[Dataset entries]

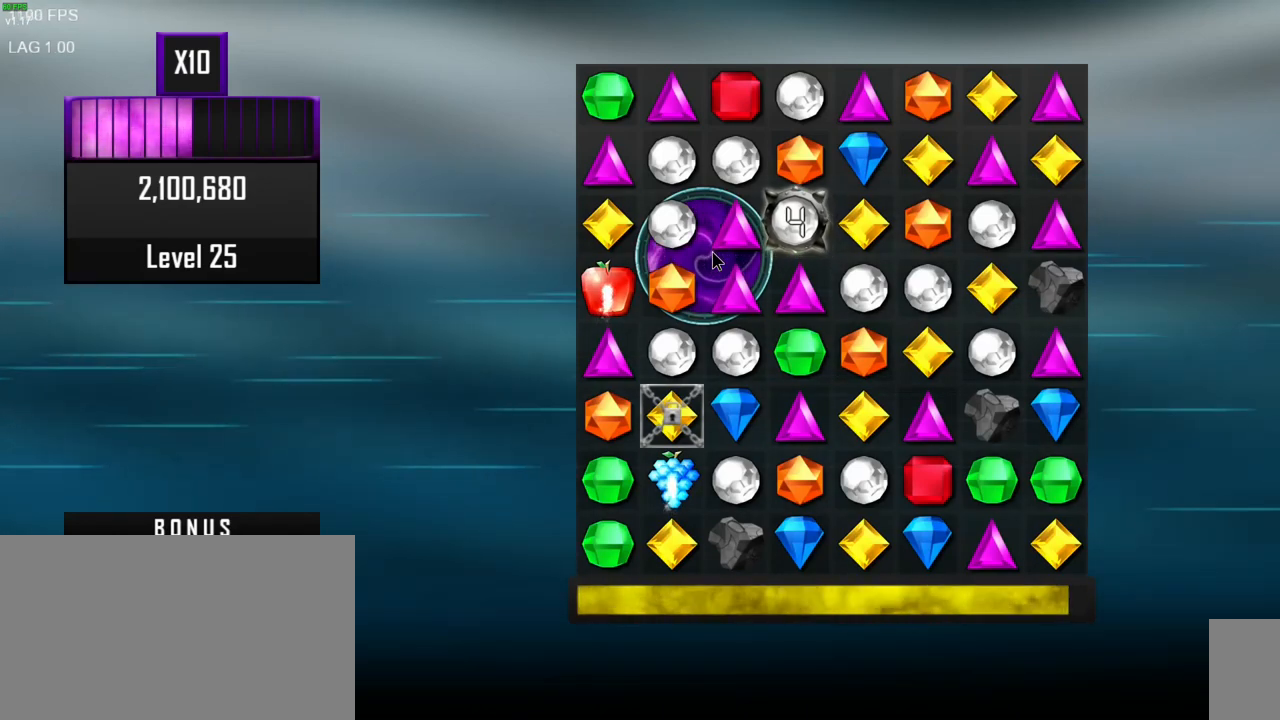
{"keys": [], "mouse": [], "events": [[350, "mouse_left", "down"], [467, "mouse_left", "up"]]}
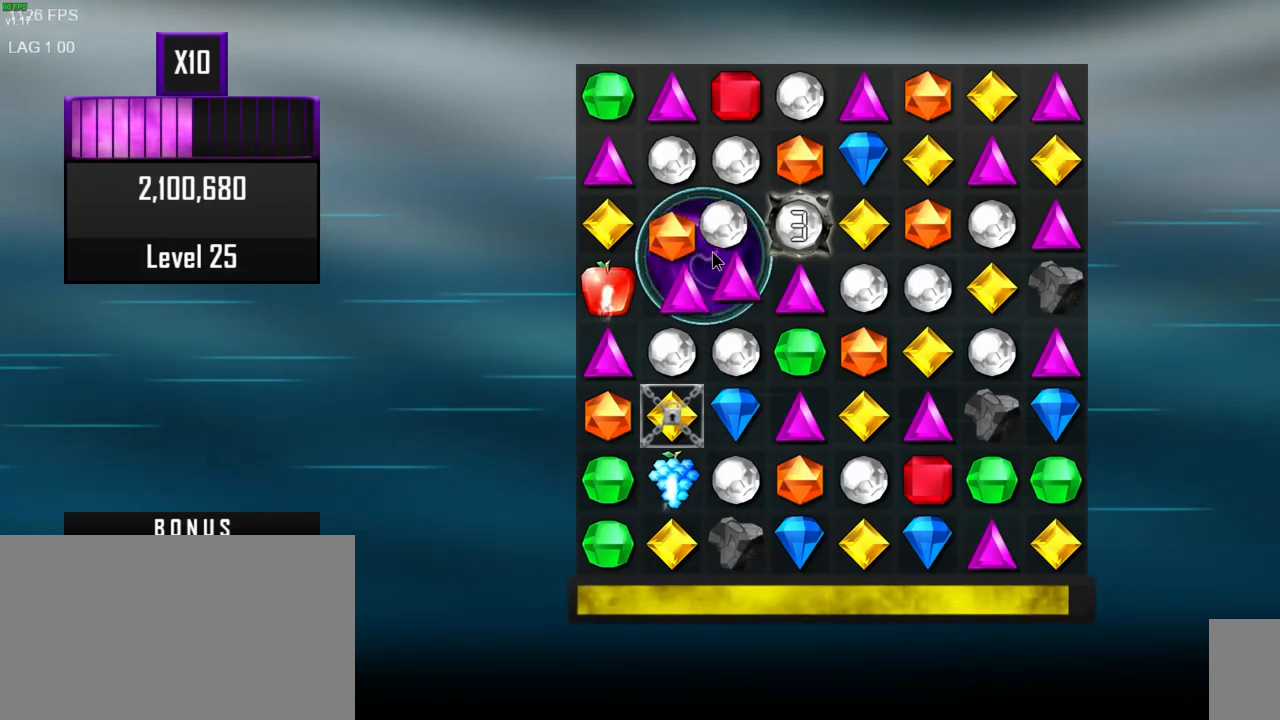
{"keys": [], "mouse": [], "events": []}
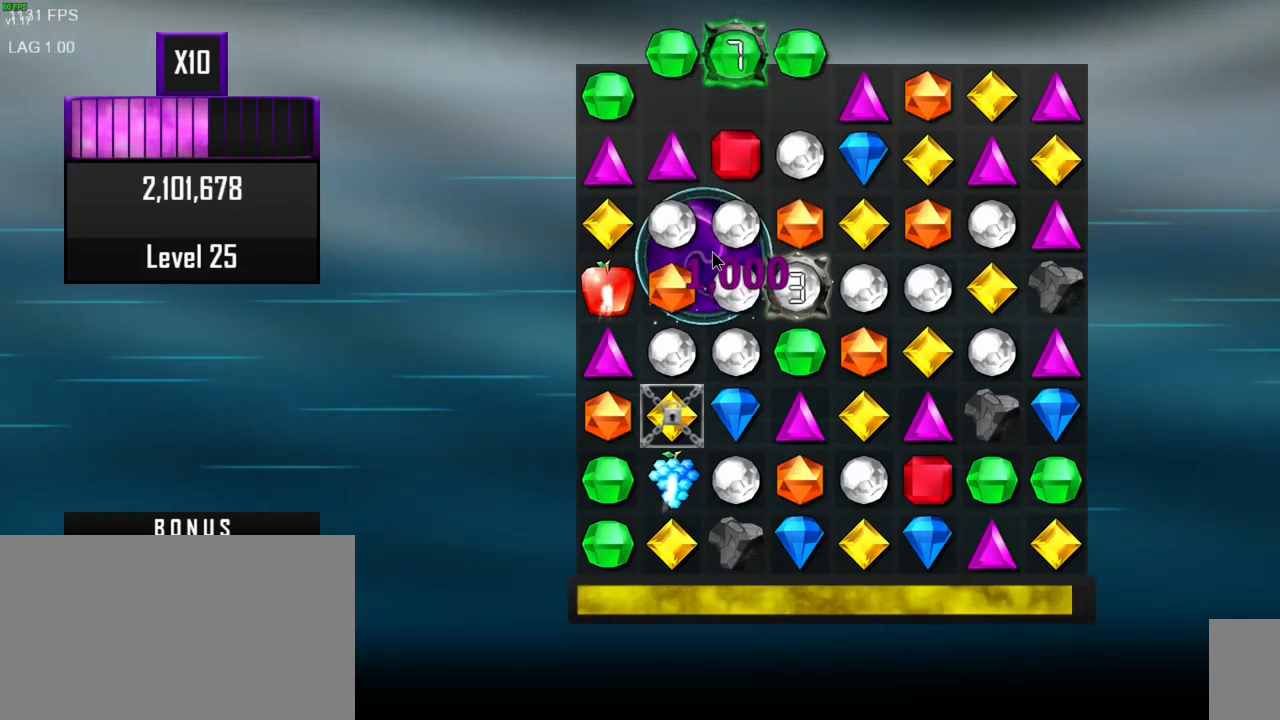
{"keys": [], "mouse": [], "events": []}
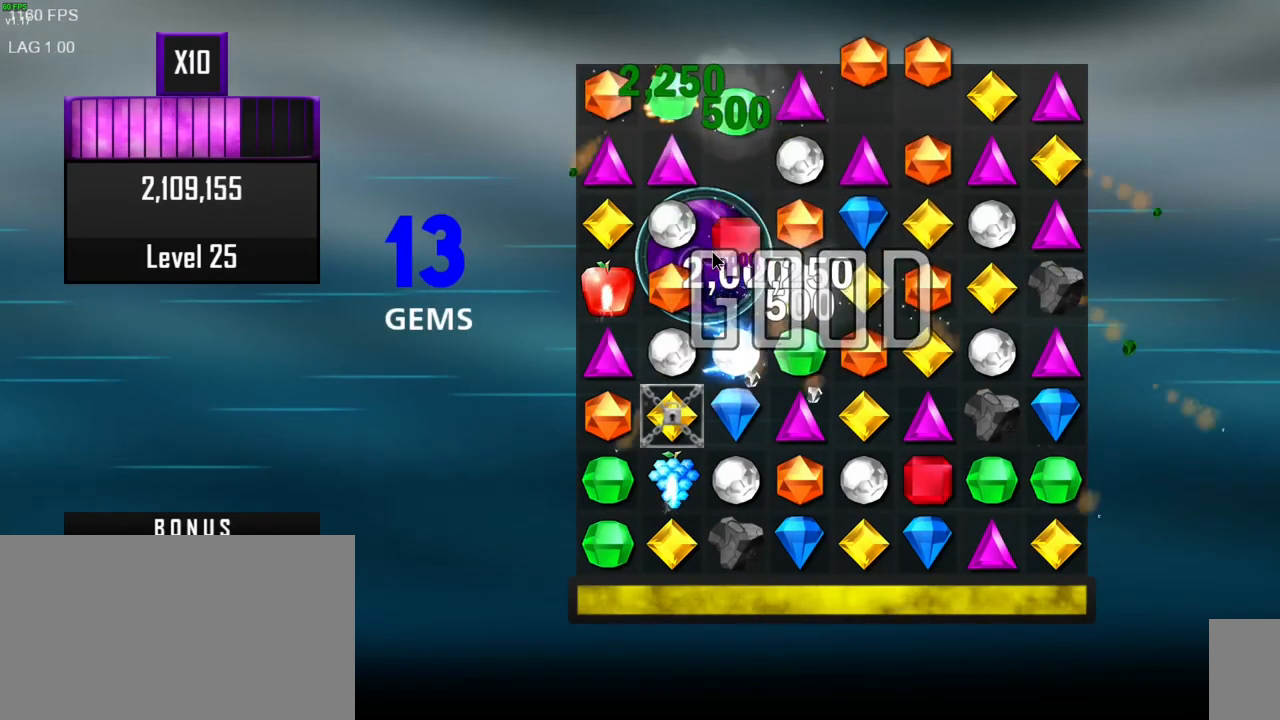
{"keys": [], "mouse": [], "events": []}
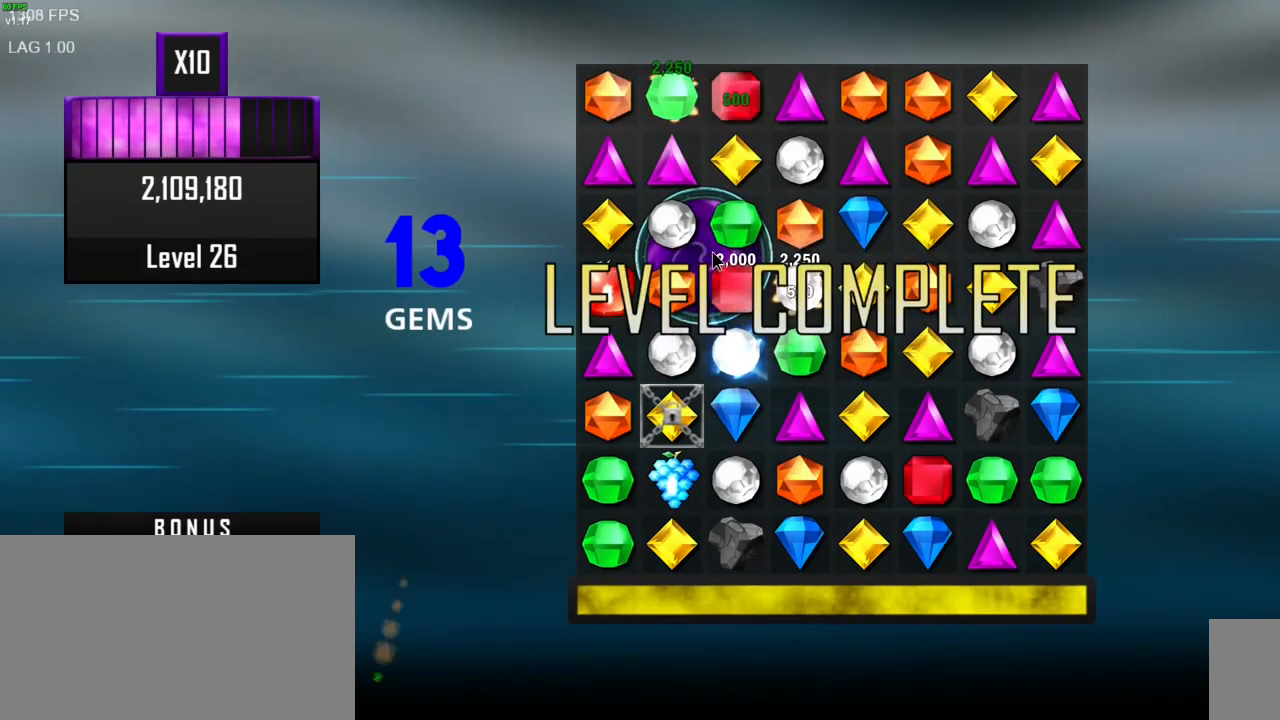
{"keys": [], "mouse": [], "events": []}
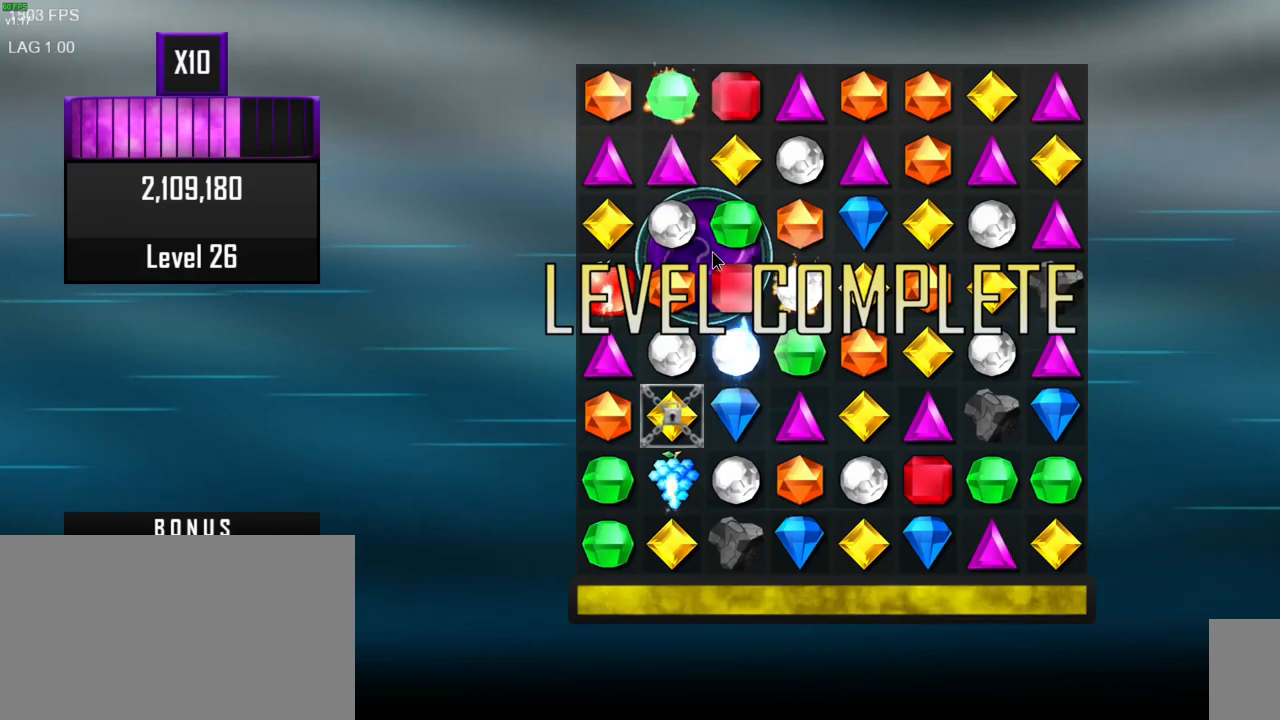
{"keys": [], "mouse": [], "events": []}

◆ **Task goal**: Restate the entries above word for word, keeping pictures out of the copy.

◆ **Response to this task**:
{"keys": [], "mouse": [], "events": [[350, "mouse_left", "down"], [467, "mouse_left", "up"]]}
{"keys": [], "mouse": [], "events": []}
{"keys": [], "mouse": [], "events": []}
{"keys": [], "mouse": [], "events": []}
{"keys": [], "mouse": [], "events": []}
{"keys": [], "mouse": [], "events": []}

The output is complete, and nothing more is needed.